For more details and to participate, head over to our CodaLab pages: https://competitions.codalab.org/competitions/25770
All data will be made available through this following Github repository.
Data releases will include a text file for each paragraph of scientific text as well as annotations to be provided in two formats. Annotations are provided in a tab separated value (.tsv) file format, and also in the BRAT annotation format. The BRAT format is for the purpose of visualization and review, but the official data format is the .tsv, which will be used for submissions and evaluation. For .tsv and .txt files, one file per paragraph of annotated text will be provided. For the BRAT files, there will be an additional set of 1 .ann and 1 .txt file per annotated Quantity. These will be found in the brat directory.
For example, given the BRAT annotations illustrated in the image below, the Trial Data will have 3 files:
Results of ICP-MS flue gas analysis provided in Fig. 5 show that most of the major
elements present in the carbonator flue gas increase with the mass of the limestone
in the reactor. However, some elements are only present for the largest bed
inventory of 13 kg e.g., Ti, Cr, and Mn. However, all elements included within Fig.
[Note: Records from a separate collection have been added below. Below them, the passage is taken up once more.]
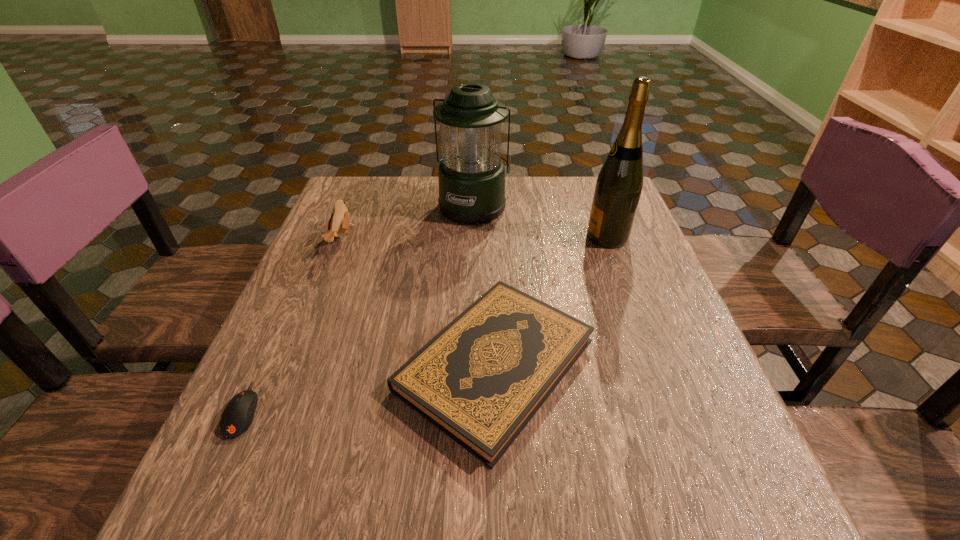
The width and height of the screenshot is (960, 540). What are the coordinates of `the rightmost object` in the screenshot? It's located at (618, 188).

At what (x,y) coordinates should I click in order to perform the action: click on the tallest object. Please return your answer as a coordinate pair (x, y). The width and height of the screenshot is (960, 540). Looking at the image, I should click on (618, 188).

Find the location of a particular element. This screenshot has height=540, width=960. lantern is located at coordinates (471, 174).

This screenshot has height=540, width=960. Identify the location of the third tallest object. (339, 222).

The image size is (960, 540). Identify the location of bird. (339, 222).

Where is `hardback book`? hardback book is located at coordinates pyautogui.click(x=480, y=380).

Locate an element on the screen. The width and height of the screenshot is (960, 540). the shortest object is located at coordinates (237, 417).

I want to click on computer mouse, so pyautogui.click(x=237, y=417).

Where is `vacant space located on the front-facing side of the tallest object`? The image size is (960, 540). vacant space located on the front-facing side of the tallest object is located at coordinates (450, 237).

Where is `free space located 0.250m on the front-facing side of the tallest object`? The image size is (960, 540). free space located 0.250m on the front-facing side of the tallest object is located at coordinates (490, 237).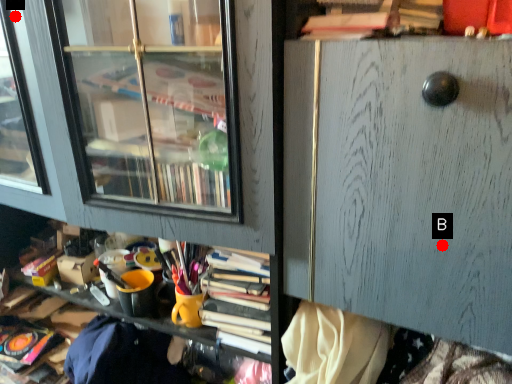
Question: Two points are circled on the image, labeled by A and B beside each circle. Which point is closer to the camera taking this photo?

Choices:
 (A) A is closer
 (B) B is closer

Answer: (B)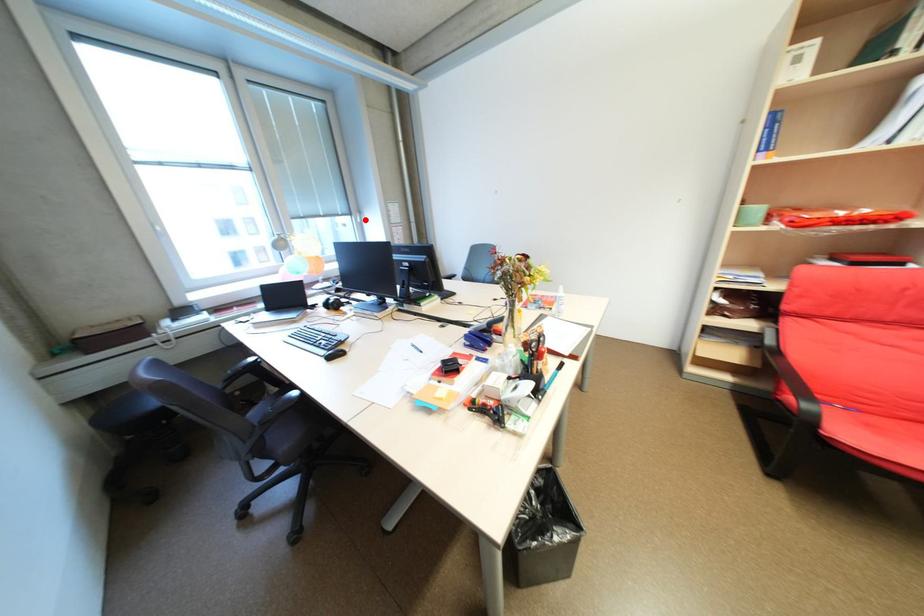
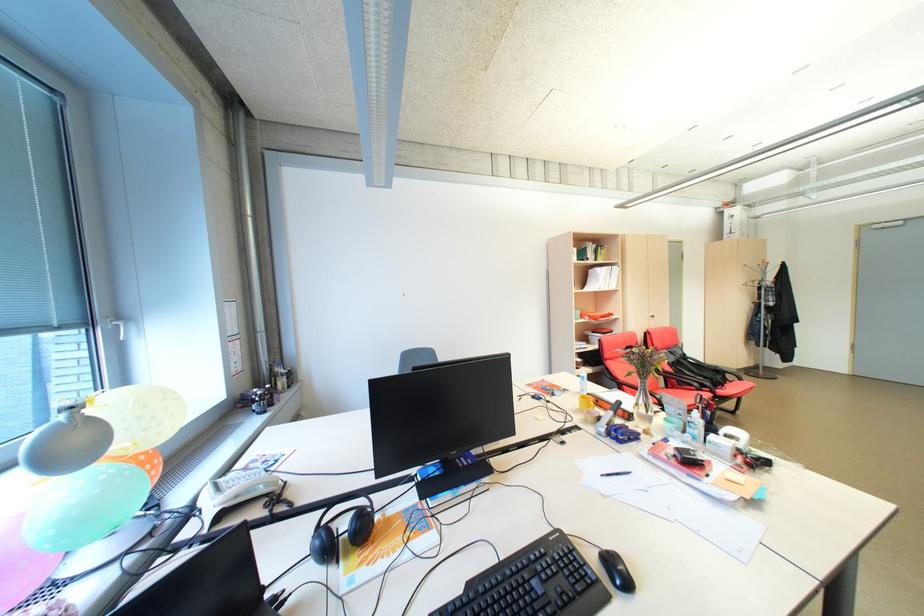
Question: A red point is marked in image1. In image2, is the corresponding 3D point closer to the camera or farther? Reply with the corresponding letter.

Choices:
 (A) The corresponding 3D point is closer.
 (B) The corresponding 3D point is farther.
5 can be considered to be at very low concentrations of <2 ppm.
T1 Quantity 256 261 13 kg
T3 MeasuredEntity 239 252 bed inventory
R1 HasQuantity Arg1:T3 Arg2:T1
T2 Quantity 383 389 <2 ppm
T4 MeasuredProperty 365 379 concentrations
R1 HasQuantity Arg1:T3 Arg2:T1
T6 MeasuredEntity 297 305 elements
R2 HasProperty Arg1:T6 Arg2:T4
R3 HasQuantity Arg1:T4 Arg2:T2
A1 QuantityQualifier T2 IsRange
The brat directory will also contain duplicated copies of S0016236113008041-3153.txt named S0016236113008041-3153-1.txt and S0016236113008041-3153-2.txt to support BRAT functionality.
docId annotSet annotType startOffset endOffset annotId text other
S0016236113008041-3153 1 Quantity 256 261 T1 13 kg {"unit": "kg"}
S0016236113008041-3153 1 MeasuredEntity 239 252 T3 bed inventory {"HasQuantity": "T1"}
S0016236113008041-3153 2 Quantity 383 389 T2 <2 ppm {"mods": ["IsRange"], "unit": "ppm"}
S0016236113008041-3153 2 MeasuredProperty 365 379 T4 concentrations {"HasQuantity": "T2"}
S0016236113008041-3153 2 MeasuredEntity 297 305 T6 elements {"HasProperty": "T4"}
For the TSV format, the following fields are used:
- docId: points to the document ID of the example.
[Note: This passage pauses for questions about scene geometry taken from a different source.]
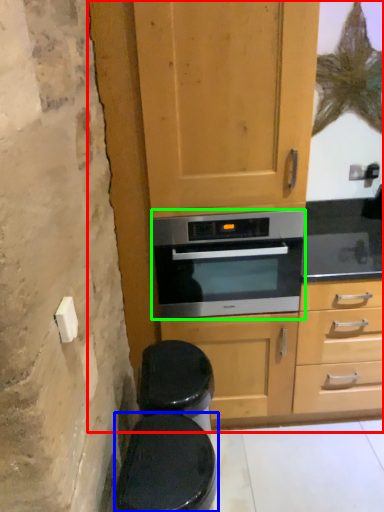
Question: Which object is the farthest from dresser (highlighted by a red box)? Choose among these: toilet bowl (highlighted by a blue box) or oven (highlighted by a green box).

Choices:
 (A) toilet bowl
 (B) oven

Answer: (A)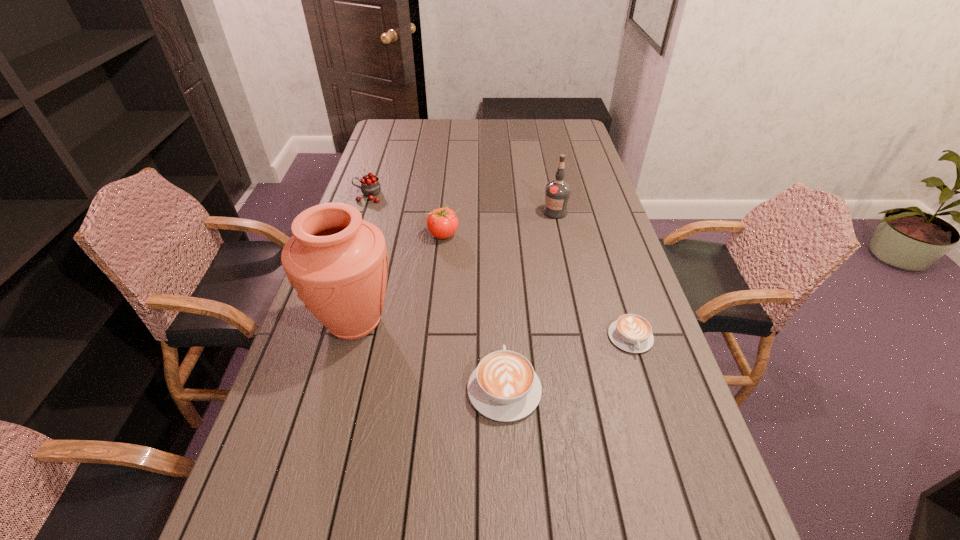
You are a GUI agent. You are given a task and a screenshot of the screen. Output one action in this format:
    pyautogui.click(x=<x>, y=<y>)
    Task: Click on the free point that keeps the cappuccinos evenly spaced on the left
    The image size is (960, 540).
    Given the screenshot: What is the action you would take?
    pyautogui.click(x=348, y=451)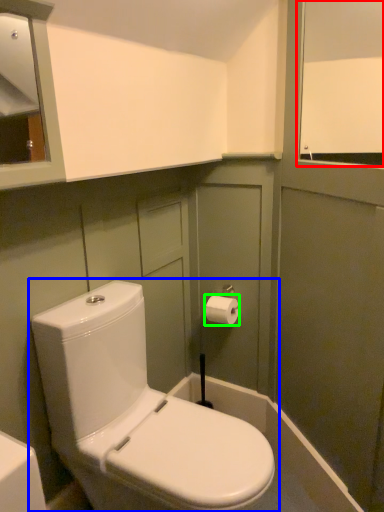
Question: Based on their relative distances, which object is farther from window screen (highlighted by a red box)? Choose from toilet (highlighted by a blue box) and toiletry (highlighted by a green box).

Choices:
 (A) toilet
 (B) toiletry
- annotSet: refers to the logical grouping of annotations, one per annotated quantity, in the order that they appear in the text document.
- annotType, one of Quantity, MeasuredEntity, MeasuredProperty, or Qualifier.
- startOffset: character offset of the start of the annotation in the text.
- endOffset: character offset pointing to the character after the last character in the annotation.
- annotId: an identifier for the row in the file, unique per annotSet.
- text: the text of the annotation.
- other: additional properties used in the task, including:
- For Quantities: other holds the unit: the unit in the text; si: the SI equivalant of this unit, if applicable, and mods: a set of modifiers that further describe the Quantity.
- For MeasuredEntity, MeasuredProperty, and Qualifier, other holds the relationship type and target of the related span, in the form {relationType: targetAnnotation}
Data based on CC-BY ScienceDirect Articles available from the Elsevier Labs OA-STM-Corpus. Paragraph IDs in the competition data match document IDs in the OA-STM-Corpus corpus.